# Deep LEarning Fundamentals - Part 3

---

## **1. Deciding the Number of Neurons**

### **A. Output Layer**

The number of neurons here is **fixed by the problem type**:

| **Problem Type**               | **Output Neurons**    | **Reason**                                   |
| ------------------------------ | --------------------- | -------------------------------------------- |
| **Regression (single target)** | 1                     | Predict a continuous value                   |
| **Regression (multi-target)**  | One neuron per target | Predict multiple continuous values           |
| **Binary classification**      | 1                     | Output probability (sigmoid)                 |
| **Multiclass classification**  | `n_classes`           | One neuron per class (softmax)               |
| **Multi-label classification** | `n_labels`            | Each neuron predicts independent probability |

---

### **B. Hidden Layers**

There’s no universal formula, but here are practical guidelines:

#### **Rule-of-thumb approaches**

1. **Between input and output sizes**:

   * Start with a size somewhere between `input_features` and `output_neurons`.
   * E.g., if input = 50 features, output = 1, start with 32 or 64 neurons in the first hidden layer.
2. **Pyramid/Tapering structure**:

   * Larger first layer → gradually smaller layers (e.g., 128 → 64 → 32 → output).
3. **Power of 2 sizes**:

   * Easy for vectorized computation (32, 64, 128, etc.).

#### **Data complexity approach**

* **Simple tabular regression/classification** → start with 1–3 hidden layers of 16–128 neurons.
* **Image classification (MLP)** → often needs hundreds to thousands of neurons in initial layers.
* **Sequence modeling** (RNN/Transformer feedforward) → 256–2048 neurons in dense parts.

📌 **Warning**: Too many neurons → overfitting, longer training.
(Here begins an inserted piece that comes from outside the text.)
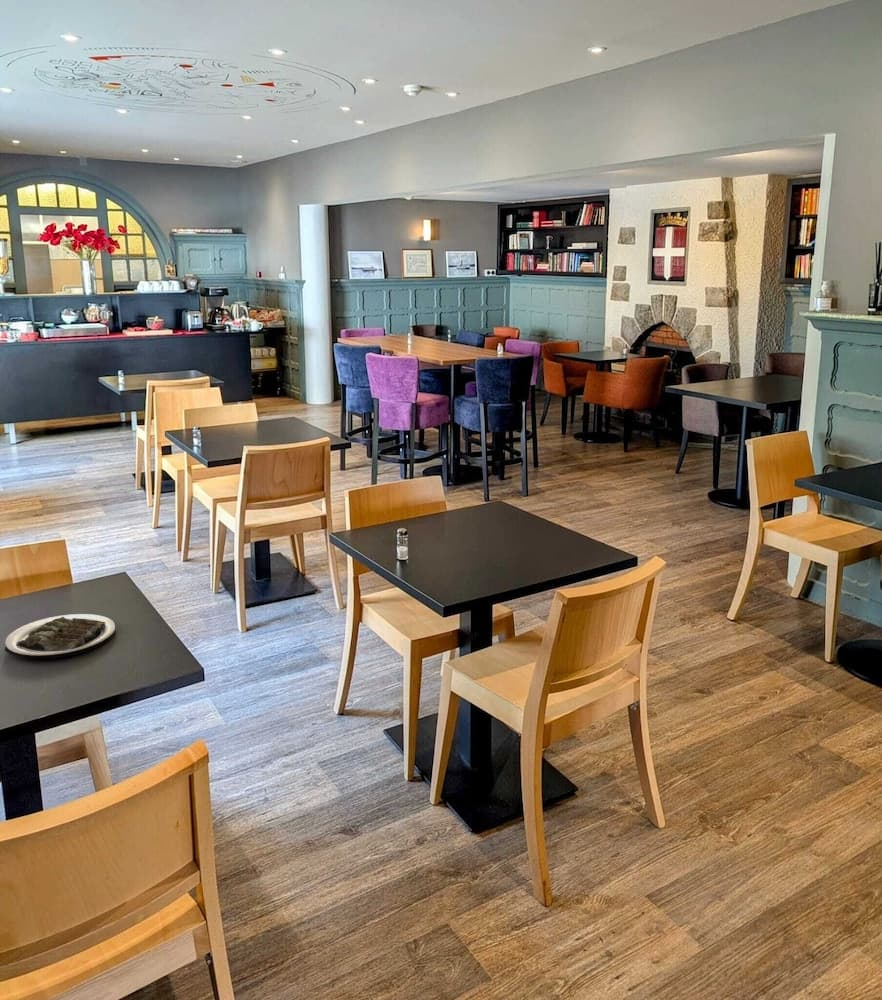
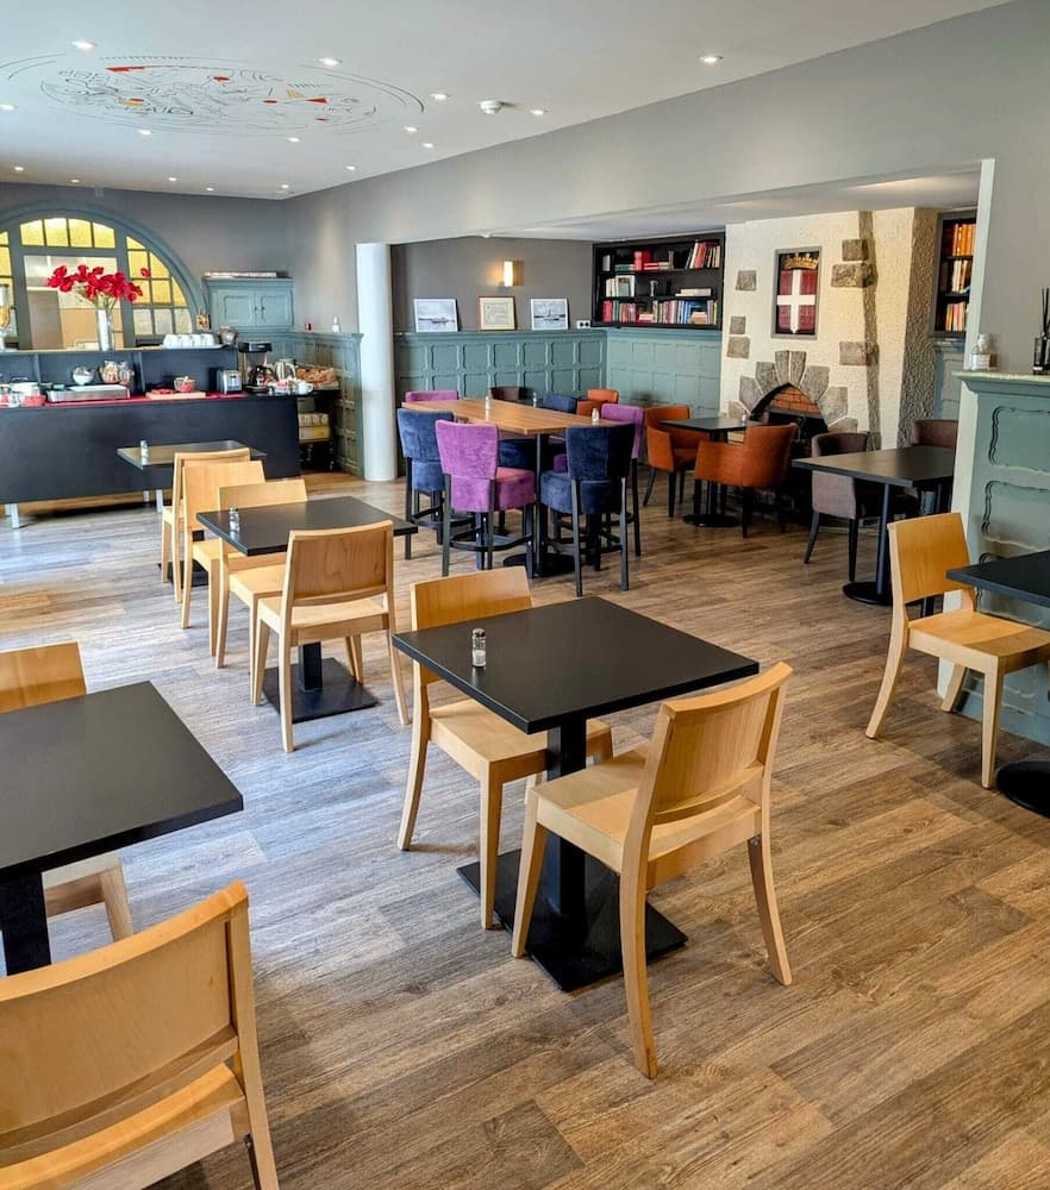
- plate [4,613,118,659]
Too few → underfitting.

---

## **2. Deciding the Number of Layers**

### **Guidelines**

1. **Shallow networks (1–2 hidden layers)**:

   * Work well for simple regression/classification on tabular data.
2. **Moderately deep networks (3–8 layers)**:

   * Suitable for moderately complex patterns (structured + unstructured data).
3. **Deep networks (>8 layers)**:

   * Used in computer vision (CNNs), NLP (Transformers), generative models.

📌 **Practical advice**:

* Start simple → increase depth only if the model underfits.
* Use **validation loss** as a guide: if adding layers reduces validation loss, it’s helping; if not, it’s adding complexity without benefit.

---

## **3. Deciding the Activation Functions**

### **A. Hidden Layers**

* **Default choice**: **ReLU**

  * Fast, works well for most deep networks.
* **Leaky ReLU / Parametric ReLU**:

  * If worried about **dead ReLUs** (neurons stuck at 0 output).
* **Tanh**:

  * If inputs are zero-centered and small-scale networks.
* **GELU**:

  * Popular in Transformer-based models.

---

### **B. Output Layer** (based on problem type)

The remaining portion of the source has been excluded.